Rex is there, leaning up against the chain link of the cage. “Where the hell did you run off to last night?”

Last night. Shit. I haven’t thought about Layla all morning. Or the shattered look on her face when I turned my back and walked out of the club. Thanks a lot, asshole. “Had to be here early. Didn’t want to drink too much.” I sniff and drag a towel across my sweaty forehead.

Rex tilts his head and studies my face. “What’s her name?”

“Fuck you talkin’ about?”

He laughs. “The girl who scared you off last night. Talon said he saw you getting into it with a smokin’ hot chick.”

I shake my head. He’s right about the smokin’ hot part. What he’s missing is the crazy-as-a-celibate-on-Viagra part.

“She didn’t scare me off.” Shit. I scared myself.

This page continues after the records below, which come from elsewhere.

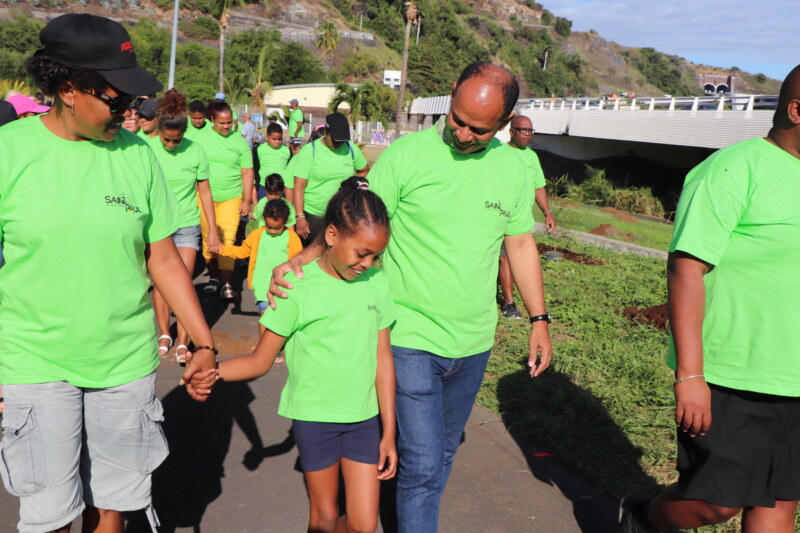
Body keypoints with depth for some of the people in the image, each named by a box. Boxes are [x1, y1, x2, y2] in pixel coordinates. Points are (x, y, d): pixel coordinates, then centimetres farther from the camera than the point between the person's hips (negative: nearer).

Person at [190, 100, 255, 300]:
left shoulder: (239, 141, 2)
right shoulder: (200, 138, 2)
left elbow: (247, 173, 5)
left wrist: (246, 201, 1)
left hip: (231, 197, -1)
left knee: (227, 239, -7)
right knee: (208, 238, 7)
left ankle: (226, 284, -4)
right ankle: (213, 277, 22)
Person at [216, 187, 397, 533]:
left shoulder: (376, 283, -1)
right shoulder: (299, 287, -13)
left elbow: (382, 359, 3)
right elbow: (261, 360, -9)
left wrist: (389, 432, 5)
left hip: (363, 417, 3)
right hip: (314, 417, -3)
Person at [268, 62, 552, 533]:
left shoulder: (513, 168, 2)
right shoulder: (406, 154, -12)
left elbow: (521, 244, 10)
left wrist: (539, 320, 10)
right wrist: (300, 260, -26)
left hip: (474, 342, 5)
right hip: (412, 338, -4)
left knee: (444, 450, 21)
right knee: (423, 462, -3)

Even pissed—hell, especially pissed—that woman is addicting. I stayed up half the night wondering what happened to her. I imagined breaking every single bone of the fucker that broke her. I drafted my apology to her over and over in my head. What I said was a low blow. I exposed her past, something she’s clearly wounded by, and shanked her with it. I attacked her weakness. Just like my dad. Fuck.

“Whatever you say.” He rolls his head around on his neck. “You ready to—”

“Hell-oooo? Does anyone in this place know where I can find my mom?”

Our heads swivel in unison to the direction of the girl’s voice. Mom?

She must’ve taken our moment of distraction as an invitation because she smiles and walks toward us. “Hi. I’m looking for my mom. Can either of you tell me where she is? That lady at the front desk didn’t know her tits from her toes.”

I choke on a swell of laughter. “Sorry, kiddo. You must have the wrong place.”

I can’t think of a single girl who works here who’s old enough to have a kid. Especially one in her teens.